Icahn School of Medicine at Mount Sinai researchers report that they have identified a novel method to potentially slow or even halt progression of Alzheimer’s disease (AD) by manipulating cellular interactions of protein around myeloid plaques. The new findings, published in the journal Nature Neuroscience, focuses on the role of the reactive astrocytes and the plexin-B1 protein in AD pathophysiology and provides a new understanding of brain cell communication that could inform the development of new treatment strategies.

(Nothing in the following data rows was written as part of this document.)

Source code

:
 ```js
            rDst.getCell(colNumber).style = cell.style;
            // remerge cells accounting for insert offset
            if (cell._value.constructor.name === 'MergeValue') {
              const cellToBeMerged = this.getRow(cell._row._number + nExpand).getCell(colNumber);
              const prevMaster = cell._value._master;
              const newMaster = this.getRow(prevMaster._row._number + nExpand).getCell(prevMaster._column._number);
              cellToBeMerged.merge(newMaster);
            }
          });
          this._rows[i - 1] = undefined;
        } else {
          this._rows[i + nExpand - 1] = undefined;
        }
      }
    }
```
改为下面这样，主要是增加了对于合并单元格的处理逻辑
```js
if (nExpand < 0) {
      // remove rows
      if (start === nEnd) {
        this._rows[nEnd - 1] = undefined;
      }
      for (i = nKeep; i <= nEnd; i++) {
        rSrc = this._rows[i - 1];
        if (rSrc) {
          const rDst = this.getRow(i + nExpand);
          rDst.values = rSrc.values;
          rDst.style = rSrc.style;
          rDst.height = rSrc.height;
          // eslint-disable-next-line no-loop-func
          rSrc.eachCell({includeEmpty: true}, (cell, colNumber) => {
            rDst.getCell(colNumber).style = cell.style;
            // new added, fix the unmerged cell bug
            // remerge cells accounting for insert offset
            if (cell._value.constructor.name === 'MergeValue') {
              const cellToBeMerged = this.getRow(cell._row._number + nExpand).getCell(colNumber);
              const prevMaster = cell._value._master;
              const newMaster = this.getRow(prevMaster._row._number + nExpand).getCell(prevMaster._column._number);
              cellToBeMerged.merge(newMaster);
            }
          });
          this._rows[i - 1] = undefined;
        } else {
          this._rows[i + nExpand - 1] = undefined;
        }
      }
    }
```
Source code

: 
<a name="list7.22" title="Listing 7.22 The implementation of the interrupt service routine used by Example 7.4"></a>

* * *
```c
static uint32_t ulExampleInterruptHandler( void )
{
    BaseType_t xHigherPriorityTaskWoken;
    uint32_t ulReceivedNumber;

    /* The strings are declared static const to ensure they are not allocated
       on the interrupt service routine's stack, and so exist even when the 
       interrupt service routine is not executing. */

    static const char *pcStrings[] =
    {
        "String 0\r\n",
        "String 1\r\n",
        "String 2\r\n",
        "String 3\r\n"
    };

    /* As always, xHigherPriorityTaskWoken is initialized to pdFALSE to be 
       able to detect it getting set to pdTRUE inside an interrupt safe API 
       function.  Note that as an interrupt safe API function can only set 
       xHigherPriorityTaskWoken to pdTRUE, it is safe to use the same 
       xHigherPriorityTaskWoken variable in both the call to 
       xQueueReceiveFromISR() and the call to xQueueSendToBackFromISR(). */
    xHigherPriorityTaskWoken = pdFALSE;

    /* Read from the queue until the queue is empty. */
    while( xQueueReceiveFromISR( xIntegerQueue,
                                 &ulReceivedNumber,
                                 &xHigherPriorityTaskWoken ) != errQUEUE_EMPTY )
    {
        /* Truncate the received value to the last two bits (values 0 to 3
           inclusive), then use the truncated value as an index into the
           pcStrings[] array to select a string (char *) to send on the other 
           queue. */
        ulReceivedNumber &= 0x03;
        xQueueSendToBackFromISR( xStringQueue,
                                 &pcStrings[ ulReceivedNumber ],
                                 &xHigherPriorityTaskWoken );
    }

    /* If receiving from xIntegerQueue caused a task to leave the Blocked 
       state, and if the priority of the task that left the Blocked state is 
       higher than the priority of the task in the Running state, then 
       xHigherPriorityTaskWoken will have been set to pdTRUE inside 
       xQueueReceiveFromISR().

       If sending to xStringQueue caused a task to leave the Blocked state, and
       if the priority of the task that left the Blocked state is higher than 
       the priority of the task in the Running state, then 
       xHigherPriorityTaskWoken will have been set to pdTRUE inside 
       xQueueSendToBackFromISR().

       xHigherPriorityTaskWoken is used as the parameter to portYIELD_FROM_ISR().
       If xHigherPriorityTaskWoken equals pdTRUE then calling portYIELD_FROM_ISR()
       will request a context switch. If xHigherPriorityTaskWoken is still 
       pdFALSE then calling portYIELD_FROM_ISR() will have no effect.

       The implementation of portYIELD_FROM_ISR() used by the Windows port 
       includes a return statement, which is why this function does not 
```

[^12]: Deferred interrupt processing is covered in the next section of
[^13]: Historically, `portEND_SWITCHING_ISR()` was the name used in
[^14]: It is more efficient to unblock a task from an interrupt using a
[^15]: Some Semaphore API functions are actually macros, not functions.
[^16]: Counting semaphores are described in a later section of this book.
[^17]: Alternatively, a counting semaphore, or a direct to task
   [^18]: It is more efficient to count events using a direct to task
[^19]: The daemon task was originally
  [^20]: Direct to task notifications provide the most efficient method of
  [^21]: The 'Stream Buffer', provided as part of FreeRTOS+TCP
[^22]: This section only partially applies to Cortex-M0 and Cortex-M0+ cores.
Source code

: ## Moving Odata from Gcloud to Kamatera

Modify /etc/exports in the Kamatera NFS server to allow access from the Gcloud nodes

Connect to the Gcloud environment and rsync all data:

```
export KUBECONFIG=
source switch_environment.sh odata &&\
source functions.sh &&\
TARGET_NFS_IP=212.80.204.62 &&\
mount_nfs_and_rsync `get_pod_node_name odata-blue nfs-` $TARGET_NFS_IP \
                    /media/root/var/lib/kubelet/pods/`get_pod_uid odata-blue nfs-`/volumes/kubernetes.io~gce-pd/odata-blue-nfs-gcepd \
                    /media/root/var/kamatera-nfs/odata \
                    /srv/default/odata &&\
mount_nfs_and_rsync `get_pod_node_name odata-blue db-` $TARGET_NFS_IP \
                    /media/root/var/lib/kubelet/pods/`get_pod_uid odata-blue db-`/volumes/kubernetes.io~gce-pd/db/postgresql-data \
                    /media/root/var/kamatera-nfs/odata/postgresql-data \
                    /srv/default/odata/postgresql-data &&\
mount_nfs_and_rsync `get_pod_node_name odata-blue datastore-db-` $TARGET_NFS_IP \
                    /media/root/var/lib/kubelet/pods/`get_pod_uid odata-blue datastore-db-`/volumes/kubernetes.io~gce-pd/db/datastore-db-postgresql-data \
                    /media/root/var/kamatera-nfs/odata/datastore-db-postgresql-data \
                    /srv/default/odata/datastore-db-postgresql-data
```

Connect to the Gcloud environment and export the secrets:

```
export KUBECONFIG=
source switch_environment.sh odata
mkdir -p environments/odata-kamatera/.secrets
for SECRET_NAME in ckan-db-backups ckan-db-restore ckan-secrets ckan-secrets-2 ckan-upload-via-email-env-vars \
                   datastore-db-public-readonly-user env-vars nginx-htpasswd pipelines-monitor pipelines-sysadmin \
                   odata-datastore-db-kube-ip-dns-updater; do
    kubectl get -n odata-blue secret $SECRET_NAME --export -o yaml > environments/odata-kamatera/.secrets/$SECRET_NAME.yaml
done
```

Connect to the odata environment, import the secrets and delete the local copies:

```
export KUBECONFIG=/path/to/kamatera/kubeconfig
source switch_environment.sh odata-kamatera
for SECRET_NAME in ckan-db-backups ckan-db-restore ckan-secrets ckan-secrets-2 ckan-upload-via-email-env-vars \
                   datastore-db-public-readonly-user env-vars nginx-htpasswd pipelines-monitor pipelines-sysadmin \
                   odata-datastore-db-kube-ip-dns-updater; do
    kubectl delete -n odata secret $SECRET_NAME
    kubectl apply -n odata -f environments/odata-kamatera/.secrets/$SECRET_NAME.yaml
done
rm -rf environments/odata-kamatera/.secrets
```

“We reveal here that reactive astrocytes control cell distancing in peri-plaque glial nets, which restricts microglial access to amyloid deposits. This process is governed by guidance receptor Plexin-B1 (PLXNB1), a network hub gene in individuals with late-onset AD that is upregulated in plaque-associated astrocytes,” the researchers wrote. “Plexin-B1 deletion in a mouse AD model led to reduced number of reactive astrocytes and microglia in peri-plaque glial nets, but higher coverage of plaques by glial processes, along with transcriptional changes signifying reduced neuroinflammation.”
Reactive astrocytes are a type of brain cell that become active in response to injury or disease and were found to play a crucial role in plexin-B1 protein’s power to enhance the brain’s ability to clear amyloid plaques.
“Our study opens new pathways for Alzheimer’s research, emphasizing the importance of cellular interactions in developing neurodegenerative disease treatments,” said one of the study’s lead authors Hongyan Zou, PhD, professor of neurosurgery, and neuroscience, at Icahn School of Medicine at Mount Sinai.
The team also showed that reduced footprint of glial nets was associated with overall lower plaque burden, a shift toward dense-core-type plaques and reduced neuritic dystrophy. “Altogether, our study demonstrates that Plexin-B1 regulates peri-plaque glial net activation in AD. Relaxing glial spacing by targeting guidance receptors may present an alternative strategy to increase plaque compaction and reduce neuroinflammation in AD.”
For their research, the investigators conducted a complex comparison of data between healthy individuals and those with AD. Beyond developing a better understanding of the cellular interactions that aid in clearing of amyloid plaques, the team also validated multiscale gene networks models of Alzheimer’s.
“This study not only confirms one of the most important predictions from our gene network models but also significantly advances our understanding of Alzheimer’s. It lays a solid foundation for developing novel therapeutics targeting such highly predictive network models,” said Bin Zhang, PhD, a professor of Neurogenetics at Icahn Mount Sinai and another of the study’s lead authors. By demonstrating the critical role of plexin-B1 in Alzheimer’s disease, the research underscores the potential of targeted therapies to disrupt the disease’s progression.